SUPPLIED DATA section start
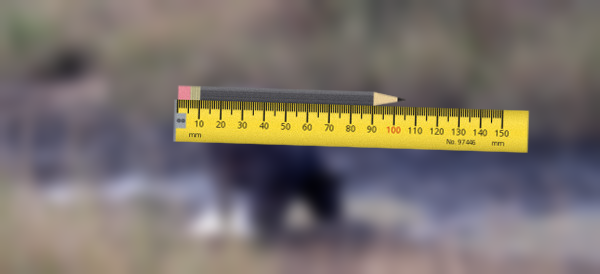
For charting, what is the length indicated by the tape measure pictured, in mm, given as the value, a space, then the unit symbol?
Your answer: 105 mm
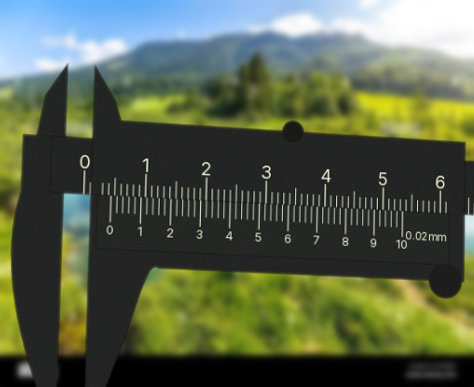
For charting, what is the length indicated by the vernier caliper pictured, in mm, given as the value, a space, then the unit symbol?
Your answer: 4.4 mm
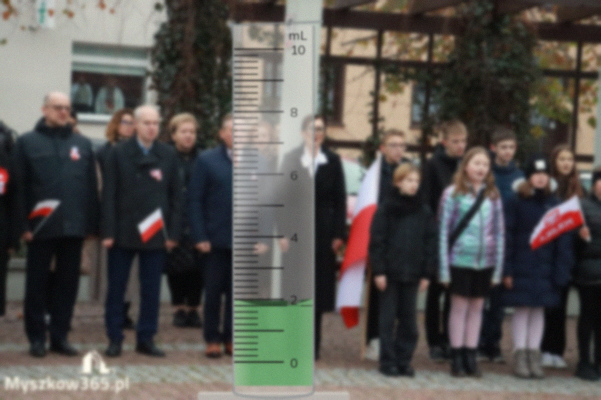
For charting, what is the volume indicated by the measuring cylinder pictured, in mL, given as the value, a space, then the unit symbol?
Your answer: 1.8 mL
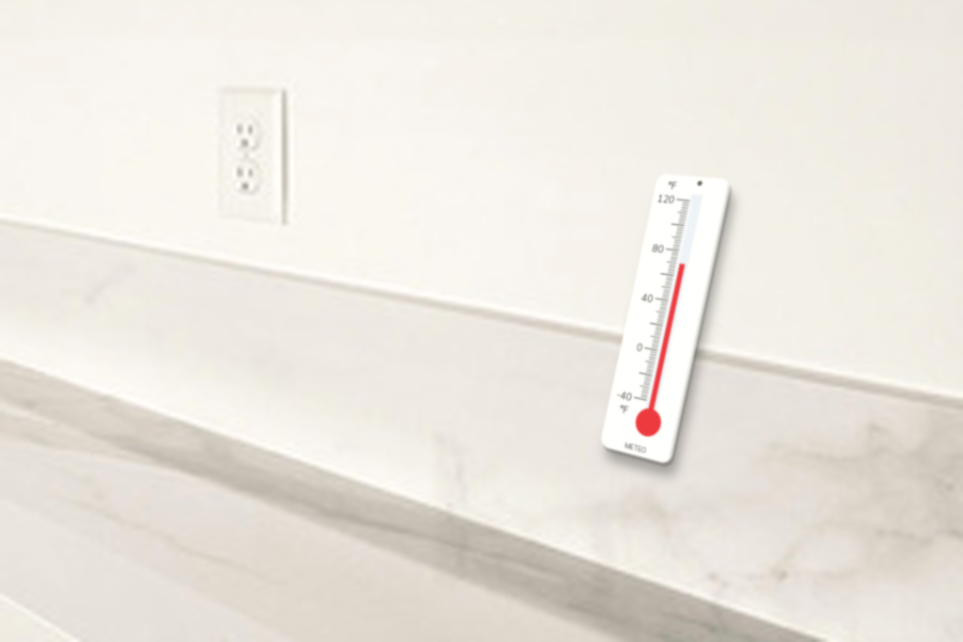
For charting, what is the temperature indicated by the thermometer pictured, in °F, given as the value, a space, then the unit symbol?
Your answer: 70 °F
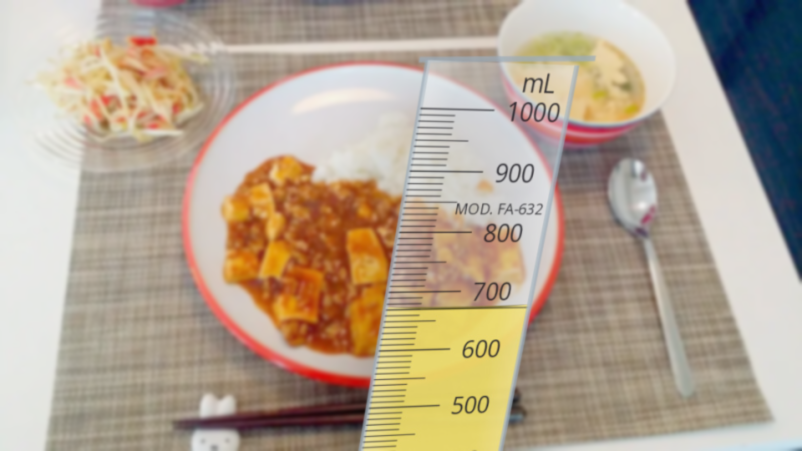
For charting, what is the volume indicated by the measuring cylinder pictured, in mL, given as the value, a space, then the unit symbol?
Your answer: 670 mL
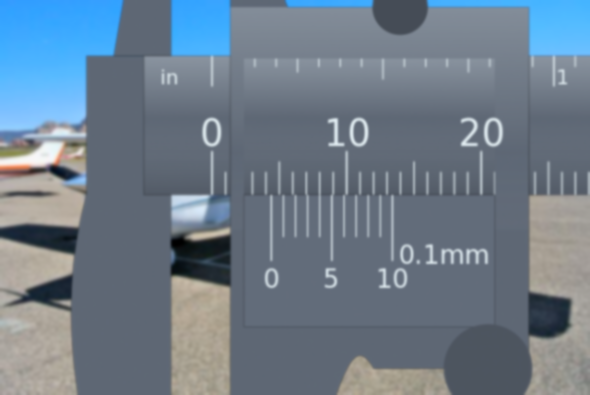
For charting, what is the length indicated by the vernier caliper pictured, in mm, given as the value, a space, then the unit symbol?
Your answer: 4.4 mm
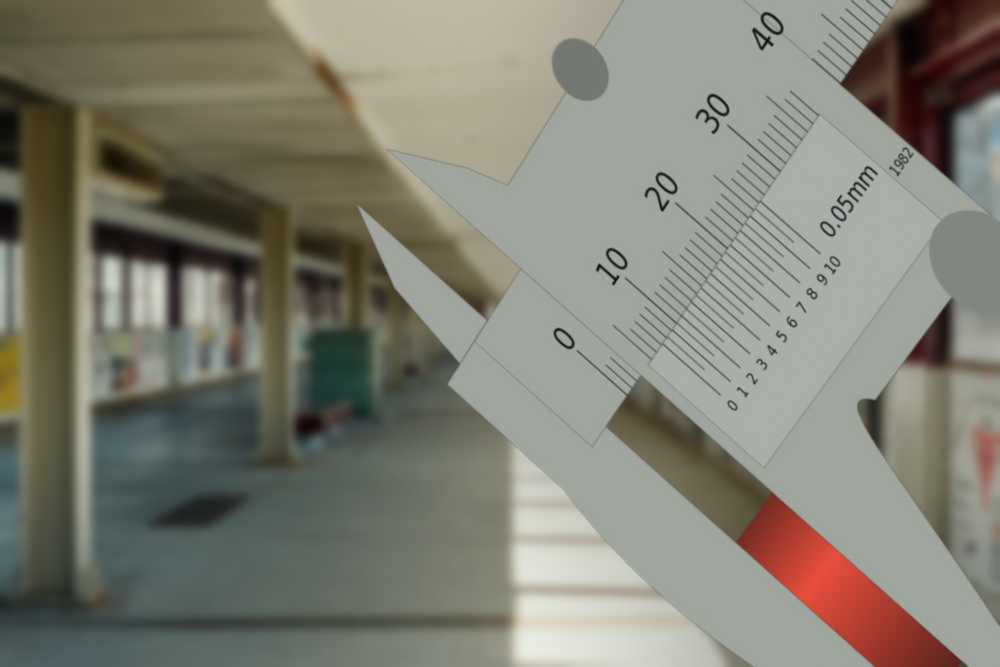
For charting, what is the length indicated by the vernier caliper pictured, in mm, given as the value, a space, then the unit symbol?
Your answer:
SUPPLIED DATA section end
TASK ITEM:
Please extract every line of the listing above that contains the word "answer".

YOUR RESPONSE:
Your answer: 105 mm
Your answer: 4.4 mm
Your answer: 1.8 mL
Your answer: 70 °F
Your answer: 670 mL
Your answer: 4.4 mm
Your answer:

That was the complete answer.